Excitation function for natMo(p,x) reactions with covariance analysis

TL;DR

This study measures proton-induced reaction excitation functions on natural molybdenum with high precision, resolving previous data discrepancies and providing detailed covariance analysis relevant for medical isotope production.

Contribution

It provides new, precise excitation function data for natMo(p,x) reactions, including covariance analysis, addressing prior inconsistencies and aiding isotope production optimization.

Findings

Resolved discrepancies in 93mTc and 94gTc data

Provided covariance analysis for reaction cross sections

Observed significant differences for 89g+mZr production

Abstract

The excitation functions of proton induced reactions on natMo targets are measured using the activation technique followed by off-line {\gamma}-ray spectroscopy with improved precision. The experiment was performed at the BARC-TIFR Pelletron Linac Facility, Mumbai.
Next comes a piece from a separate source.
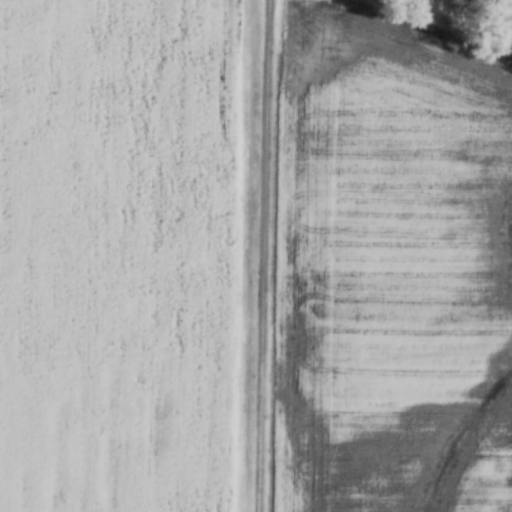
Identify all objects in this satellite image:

Thin samples of natMo were irradiated with a proton beam of energies ranging from 13 to 22 MeV for measurements of various (p,x) cross sections, with an emphasis on the production of medical isotopes. The present data for 93mTc and 94gTc address and resolve the discrepancies in the existing data. The 93gTc radioisotope production is extracted with appropriate corrections for 93mTc contribution. While the measured cross sections for the production of 95gTc, 96g+mTc, 99mTc and 99Mo are consistent with the reported data, significant differences are observed for 89g+mZr. A comprehensive uncertainty analysis, including the correlation coefficients of the measured reaction cross sections is also presented.